Given some data like the following:
set.seed(1234)
df <- tibble(class = rep(c("a","b"), each=6), value = c(rnorm(n=6, mean=0, sd=1), rnorm(n=6, mean=1, sd=0.1)))
# A tibble: 12 x 2
# class value
# <chr> <dbl>
# 1 a -1.21
# 2 a 0.277
# 3 a 1.08
# 4 a -2.35
# 5 a 0.429
# 6 a 0.506
# 7 b 0.943
# 8 b 0.945
# 9 b 0.944
#10 b 0.911
#11 b 0.952
#12 b 0.900
I'm trying to generate a new column (context) that contains the average of "value" of the X preceding and posterior rows, when possible. It would be desirable to have this by level of a factor in a different column. For example, for X=2, I would expect something like the following:
# A tibble: 12 x 2
# class value context
# <chr> <dbl> <dbl>
# 1 a -1.21 NA
# 2 a 0.277 NA
# 3 a 1.08 -0.7135
# 4 a -2.35 0.573
# 5 a 0.429 NA
# 6 a 0.506 NA
# 7 b 0.943 NA
# 8 b 0.945 NA
# 9 b 0.944 0.9377
#10 b 0.911 0.9278
#11 b 0.952 NA
#12 b 0.900 NA
Note that for the first two rows it is not possible to generate the context value in this case, because they do not have X=2 predecing rows.

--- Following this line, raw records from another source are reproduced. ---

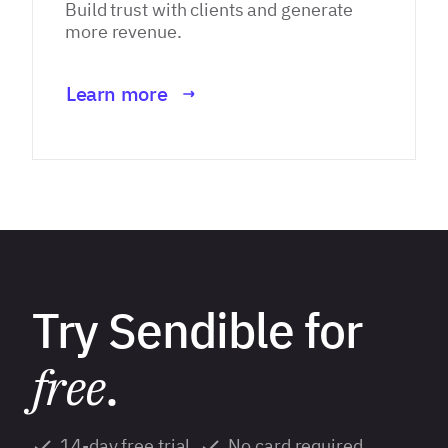
Build trust with clients and generate
more revenue.
Learn more
Try Sendible for
free
.
14-day free trial
No card required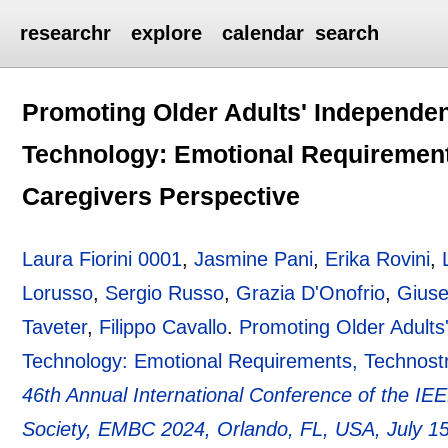
researchr
explore
calendar
search
Promoting Older Adults' Independent
Technology: Emotional Requirement
Caregivers Perspective
Laura Fiorini 0001
,
Jasmine Pani
,
Erika Rovini
,
Lorusso
,
Sergio Russo
,
Grazia D'Onofrio
,
Giuse
Taveter
,
Filippo Cavallo
.
Promoting Older Adults'
Technology: Emotional Requirements, Technost
46th Annual International Conference of the IE
Society, EMBC 2024, Orlando, FL, USA, July 1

The value -0.7135 at row 3 is the average of rows 1, 2, 4 and 5.
Similarly, rows 5 and 6 do not have a value of context, because these do not have two values afterwards belonging to the same level of the factor "class" (because row 7 is class="b" while 5 and 6 are class="a").
I do not know if this is even possible in R, I haven't found any similar questions, and I can only reach to solutions like the following one, which I think is not representative of this language.
My solution:
X <- 2
df_list <- df %>% dplyr::group_split(class)
result <- tibble()
for (i in 1:length(df_list)) {
tmp <- df_list[[i]]
context <- vector()
for (j in 1:nrow(tmp)) {
if (j<=X | j>nrow(tmp)-X) context <- c(context, NA)
else {
values <- vector()
for (k in 1:X) {
values <- c(values, tmp$value[j-k], tmp$value[j+k])
}
context <- c(context, mean(values))
}
}
tmp <- tmp %>% dplyr::mutate(context=context)
result <- result %>% dplyr::bind_rows(tmp)
}
This will give and approximate solution to that above (differences due to rounding). But again, this approach lacks of flexibility, e.g. if we want to create various columns at once, for different values of X. Are there R functions developed to solved tasks like this one? (eg. vectorized functions?)